Two more fans walked by with chunks of the turf they’d torn up from the field. They planned to plant it back home as one of the world’s most sentimental pieces of sod.
But before they stopped at the curved upright from the south end zone, Carroll and Daniels were part of a group that got a pair of uprights out of the stadium and into the street before police could arrive and break up the party. They went out the same exit but sooner.
They took the party through campus and onto Cumberland Avenue, better known as The Strip on Tennessee’s campus. It’s the most populous bar district in the area, and it might never have been more packed than it was Saturday as an army of fans marched down the street with an upright on their shoulders.
“We were hopping over curbs, jumping fences. It was not easy,” Carroll said. “As we were walking through the streets, we were just a parade, and the cars would be honking and high-fiving us.”
For at least a few minutes, traffic laws didn’t exist and vandals were given clemency. All is forgiven on a night like this. And the police can’t hand out 500 jaywalking tickets.
The parade marched down Cumberland past the Walgreens and Cook Out and took a left onto Volunteer Boulevard, intent on reaching Neyland Drive, which runs along the banks of the Tennessee River.
Car and foot traffic thinned out a bit at that part of the journey, and one of the goal posts took a detour to Fraternity Row, where it would reach a final resting place, be sawed into pieces and divvied out for keepsakes.
Somehow, saws just appeared.
The other group of fans carried the goal posts to the water and tossed them in.
It was more of a baptism than a burial. Plus, goal posts float. Around a dozen of the fans who helped carry the uprights to the river jumped in and fished them out. Daniels’ overalls were soaked as he brought the goal post back to Fraternity Row to saw off a piece of his own.
Nights like Saturday don’t come around often in the sport, and around Tennessee, they’ve been even rarer the past two decades. Tennessee hadn’t beaten a top-five team since
LSU in 2005. The Vols had lost 27 consecutive games against top-five teams since and hadn’t come within single digits of a top-five team since 2012.
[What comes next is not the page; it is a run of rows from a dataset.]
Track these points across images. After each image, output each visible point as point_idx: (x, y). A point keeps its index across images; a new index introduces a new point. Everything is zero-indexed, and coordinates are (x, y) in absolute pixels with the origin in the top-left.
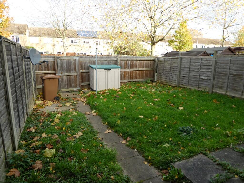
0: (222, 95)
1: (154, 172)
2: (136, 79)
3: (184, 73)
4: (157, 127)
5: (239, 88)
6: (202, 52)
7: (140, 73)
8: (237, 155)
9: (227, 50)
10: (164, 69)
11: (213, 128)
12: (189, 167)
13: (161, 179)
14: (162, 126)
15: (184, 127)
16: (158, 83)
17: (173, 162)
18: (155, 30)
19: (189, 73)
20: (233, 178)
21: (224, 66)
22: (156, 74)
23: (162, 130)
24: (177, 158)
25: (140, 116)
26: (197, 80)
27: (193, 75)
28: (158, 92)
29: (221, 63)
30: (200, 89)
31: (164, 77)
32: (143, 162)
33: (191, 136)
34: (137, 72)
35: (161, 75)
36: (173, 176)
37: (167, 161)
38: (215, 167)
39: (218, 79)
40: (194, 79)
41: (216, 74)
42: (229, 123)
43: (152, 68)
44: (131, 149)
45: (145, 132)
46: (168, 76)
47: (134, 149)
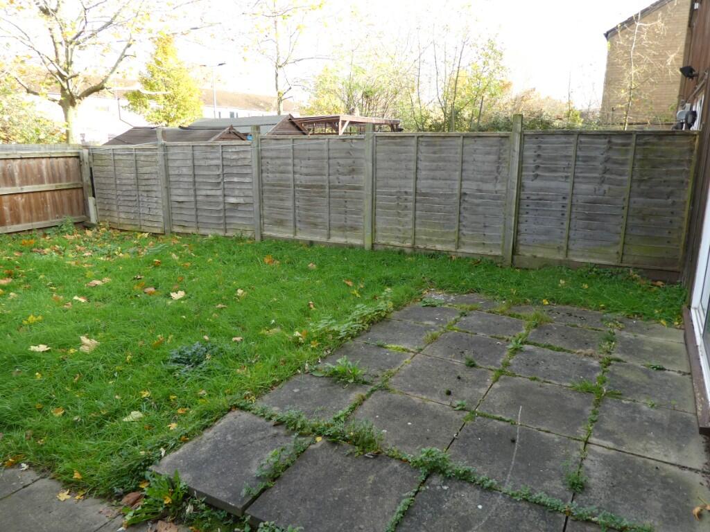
0: (287, 241)
1: (95, 515)
2: (18, 222)
3: (180, 192)
4: (101, 367)
5: (320, 220)
6: (224, 129)
7: (30, 203)
8: (321, 386)
9: (286, 123)
10: (116, 184)
11: (262, 332)
12: (203, 458)
13: (121, 526)
14: (116, 362)
15: (185, 347)
16: (104, 229)
17: (153, 461)
18: (67, 57)
19: (195, 190)
20: (312, 447)
21: (280, 166)
22: (91, 200)
23: (116, 375)
24: (165, 445)
25: (32, 348)
26: (219, 209)
27: (207, 196)
28: (102, 258)
29: (272, 158)
30: (229, 234)
31: (121, 208)
32: (54, 497)
33: (205, 369)
34: (15, 198)
35: (111, 201)
36: (156, 501)
37: (136, 463)
38: (269, 435)
39: (271, 202)
40: (211, 205)
41: (265, 187)
42: (301, 310)
43: (76, 182)
44: (6, 468)
45: (57, 396)
46: (135, 203)
47: (16, 464)
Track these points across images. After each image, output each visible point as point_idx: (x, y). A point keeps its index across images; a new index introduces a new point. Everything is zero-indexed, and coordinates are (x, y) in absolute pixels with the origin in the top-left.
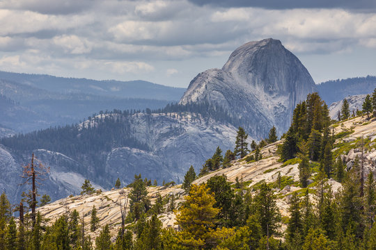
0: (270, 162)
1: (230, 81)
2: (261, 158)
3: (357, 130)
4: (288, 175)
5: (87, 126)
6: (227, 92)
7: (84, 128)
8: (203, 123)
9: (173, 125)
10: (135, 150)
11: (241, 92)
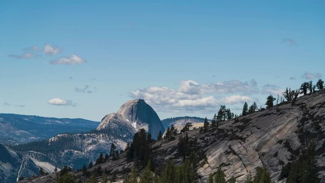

And in the history of college football, top-three teams were 476-0 when scoring 49 points. It took Tennessee’s flash-bang offense to break that trend and make those teams 476-1.
Saturday, Tennessee experienced a euphoria it hadn’t felt in decades.
It was an exhausting, unforgettable highlight to an unforgettable evening of college football. The party won’t stop until well into the morning, and dozens of Vols fans will hold tight to their piece of history or a photo of history decades from now.
It’s a little piece of heaven, forever immortalized.